Canonical Correlation Analysis (CCA) is a multivariate data analysis method that aims at finding
correlations between two multivariate data sets, $X$ and $Y$. The method looks for the linear
combination of the $X$-variables and the linear combination of the $Y$-variables that show maximal
correlation. When the number of variables in $X$ and/or $Y$ is very large (high-dimensional), the
classical CCA method needs to be adapted to deal with the high dimensionality.

The aim of this homework assignment is:

* to understand the classical CCA method (based on the literature) and a CCA method for
  high-dimensional data

* to implement the CCA method and its high-dimensional version (not using existing R packages or R
  functions for CCA)

* apply the method to a dataset

You may consult the literature to find a description of the CCA method. Here I give one possible
reference (it is a paper about an R package, but remember that you may not use this R package for
the implementation):

González, I., Déjean, S., Martin, P. G., & Baccini, A. (2008). CCA: An R package to extend canonical
correlation analysis. Journal of Statistical Software, 23(12), 1-14.

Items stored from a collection

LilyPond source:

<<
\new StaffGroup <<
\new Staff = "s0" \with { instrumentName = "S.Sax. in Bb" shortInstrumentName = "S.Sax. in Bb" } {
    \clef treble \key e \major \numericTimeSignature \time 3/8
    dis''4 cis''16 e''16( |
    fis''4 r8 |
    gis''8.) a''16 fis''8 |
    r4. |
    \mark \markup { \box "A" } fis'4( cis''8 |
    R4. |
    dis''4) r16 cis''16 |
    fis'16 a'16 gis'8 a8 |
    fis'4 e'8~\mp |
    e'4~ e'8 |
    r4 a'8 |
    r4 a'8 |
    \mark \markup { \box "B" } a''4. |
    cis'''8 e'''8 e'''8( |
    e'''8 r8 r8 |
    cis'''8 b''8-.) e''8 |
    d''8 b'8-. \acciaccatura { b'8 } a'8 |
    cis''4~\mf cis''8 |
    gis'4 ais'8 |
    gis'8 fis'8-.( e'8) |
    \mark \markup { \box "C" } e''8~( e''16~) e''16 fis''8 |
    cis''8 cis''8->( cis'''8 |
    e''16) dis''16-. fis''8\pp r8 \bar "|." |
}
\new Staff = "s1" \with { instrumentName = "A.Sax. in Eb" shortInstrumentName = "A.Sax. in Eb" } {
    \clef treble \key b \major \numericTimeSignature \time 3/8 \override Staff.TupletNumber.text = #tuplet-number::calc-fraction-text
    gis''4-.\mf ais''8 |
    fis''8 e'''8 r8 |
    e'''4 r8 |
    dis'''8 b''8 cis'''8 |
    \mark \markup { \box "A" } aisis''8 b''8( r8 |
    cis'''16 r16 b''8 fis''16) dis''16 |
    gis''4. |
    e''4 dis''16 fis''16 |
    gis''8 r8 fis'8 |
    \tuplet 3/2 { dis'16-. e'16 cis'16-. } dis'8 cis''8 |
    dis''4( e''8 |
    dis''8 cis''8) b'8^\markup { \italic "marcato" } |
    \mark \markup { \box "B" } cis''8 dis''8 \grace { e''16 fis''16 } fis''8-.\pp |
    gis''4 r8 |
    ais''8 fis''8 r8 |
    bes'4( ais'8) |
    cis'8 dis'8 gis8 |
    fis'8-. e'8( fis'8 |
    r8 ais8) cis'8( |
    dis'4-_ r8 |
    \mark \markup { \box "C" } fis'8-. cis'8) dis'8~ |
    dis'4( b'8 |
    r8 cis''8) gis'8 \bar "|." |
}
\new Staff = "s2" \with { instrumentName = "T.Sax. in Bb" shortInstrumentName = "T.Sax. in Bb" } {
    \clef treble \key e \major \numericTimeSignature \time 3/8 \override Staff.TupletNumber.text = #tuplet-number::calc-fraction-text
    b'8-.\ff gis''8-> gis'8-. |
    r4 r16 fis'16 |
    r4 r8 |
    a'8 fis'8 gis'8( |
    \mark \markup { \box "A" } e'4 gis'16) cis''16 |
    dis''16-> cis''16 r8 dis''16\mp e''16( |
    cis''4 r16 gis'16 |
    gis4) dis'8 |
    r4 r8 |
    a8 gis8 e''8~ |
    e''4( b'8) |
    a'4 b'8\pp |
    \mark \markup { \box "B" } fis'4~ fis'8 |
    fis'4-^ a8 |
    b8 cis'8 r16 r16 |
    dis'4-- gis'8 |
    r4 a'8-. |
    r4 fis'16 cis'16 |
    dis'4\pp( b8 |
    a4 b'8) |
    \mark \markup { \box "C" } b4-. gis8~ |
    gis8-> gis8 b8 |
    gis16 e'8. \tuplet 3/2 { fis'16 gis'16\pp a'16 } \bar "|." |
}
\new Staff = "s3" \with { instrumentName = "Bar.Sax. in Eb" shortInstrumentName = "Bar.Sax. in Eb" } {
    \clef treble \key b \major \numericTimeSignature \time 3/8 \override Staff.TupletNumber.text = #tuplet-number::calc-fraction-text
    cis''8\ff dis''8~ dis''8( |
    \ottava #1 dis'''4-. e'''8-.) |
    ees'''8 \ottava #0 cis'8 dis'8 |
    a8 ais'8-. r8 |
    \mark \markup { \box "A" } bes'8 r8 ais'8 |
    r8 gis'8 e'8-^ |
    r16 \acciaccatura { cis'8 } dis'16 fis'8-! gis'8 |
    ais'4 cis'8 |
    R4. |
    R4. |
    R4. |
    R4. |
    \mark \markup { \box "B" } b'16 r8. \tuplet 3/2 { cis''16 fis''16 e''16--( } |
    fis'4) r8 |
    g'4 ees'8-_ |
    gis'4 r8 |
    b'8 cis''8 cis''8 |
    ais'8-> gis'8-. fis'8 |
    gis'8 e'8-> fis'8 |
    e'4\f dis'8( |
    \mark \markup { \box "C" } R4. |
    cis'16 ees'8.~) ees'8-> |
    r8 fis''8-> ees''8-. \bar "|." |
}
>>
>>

→ **Task**
Output the passage of the canonical correlation analysis text above from "González, I., Déjean, S., Martin, P." to "Software, 23(12), 1-14.", without changing a word.

→ **Task answer**
González, I., Déjean, S., Martin, P. G., & Baccini, A. (2008). CCA: An R package to extend canonical
correlation analysis. Journal of Statistical Software, 23(12), 1-14.